» TASK DETAILS
In your copy of the data, keep every word exact and include no pictures.

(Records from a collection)
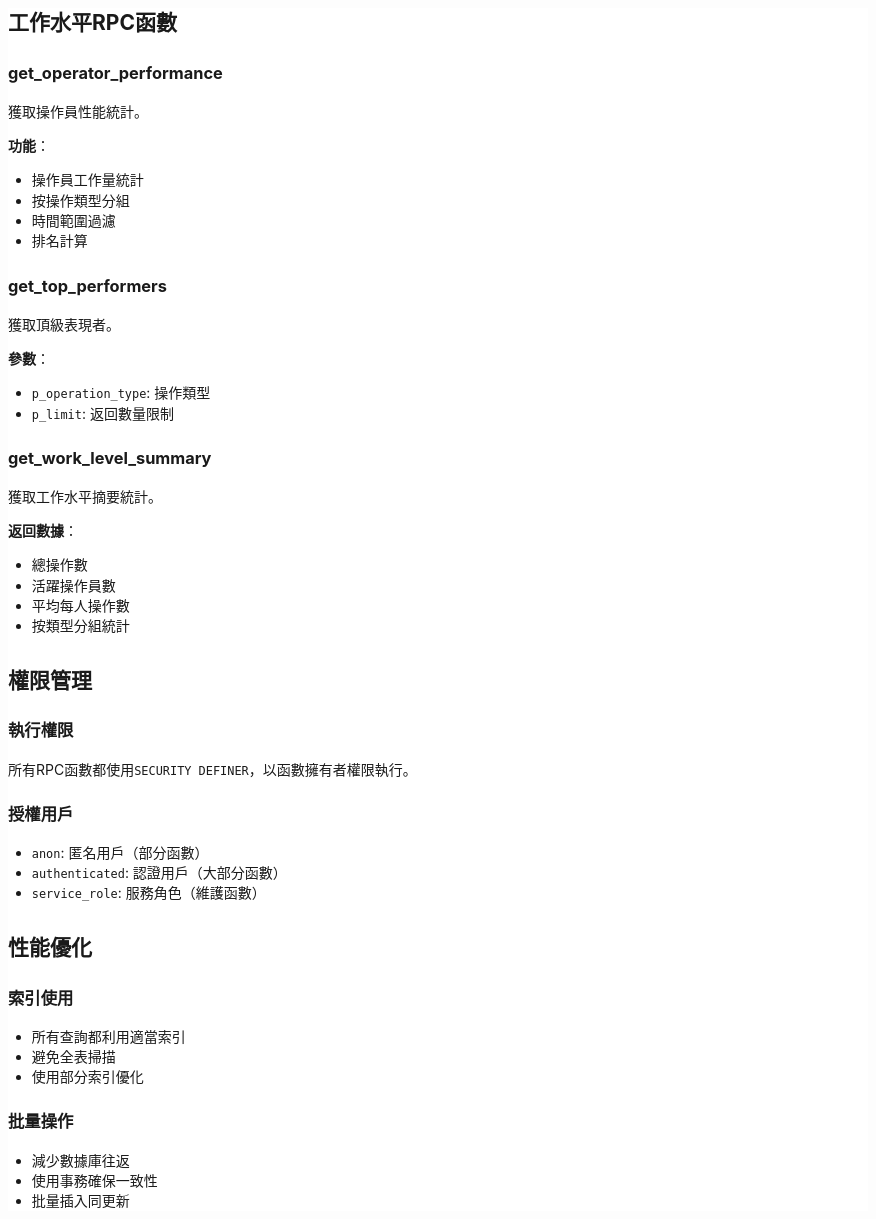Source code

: ## 工作水平RPC函數

### get_operator_performance
獲取操作員性能統計。

**功能**：
- 操作員工作量統計
- 按操作類型分組
- 時間範圍過濾
- 排名計算

### get_top_performers
獲取頂級表現者。

**參數**：
- `p_operation_type`: 操作類型
- `p_limit`: 返回數量限制

### get_work_level_summary
獲取工作水平摘要統計。

**返回數據**：
- 總操作數
- 活躍操作員數
- 平均每人操作數
- 按類型分組統計

## 權限管理

### 執行權限
所有RPC函數都使用`SECURITY DEFINER`，以函數擁有者權限執行。

### 授權用戶
- `anon`: 匿名用戶（部分函數）
- `authenticated`: 認證用戶（大部分函數）
- `service_role`: 服務角色（維護函數）

## 性能優化

### 索引使用
- 所有查詢都利用適當索引
- 避免全表掃描
- 使用部分索引優化

### 批量操作
- 減少數據庫往返
- 使用事務確保一致性
- 批量插入同更新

» WRITTEN RESPONSE
Source code

: ## 工作水平RPC函數

### get_operator_performance
獲取操作員性能統計。

**功能**：
- 操作員工作量統計
- 按操作類型分組
- 時間範圍過濾
- 排名計算

### get_top_performers
獲取頂級表現者。

**參數**：
- `p_operation_type`: 操作類型
- `p_limit`: 返回數量限制

### get_work_level_summary
獲取工作水平摘要統計。

**返回數據**：
- 總操作數
- 活躍操作員數
- 平均每人操作數
- 按類型分組統計

## 權限管理

### 執行權限
所有RPC函數都使用`SECURITY DEFINER`，以函數擁有者權限執行。

### 授權用戶
- `anon`: 匿名用戶（部分函數）
- `authenticated`: 認證用戶（大部分函數）
- `service_role`: 服務角色（維護函數）

## 性能優化

### 索引使用
- 所有查詢都利用適當索引
- 避免全表掃描
- 使用部分索引優化

### 批量操作
- 減少數據庫往返
- 使用事務確保一致性
- 批量插入同更新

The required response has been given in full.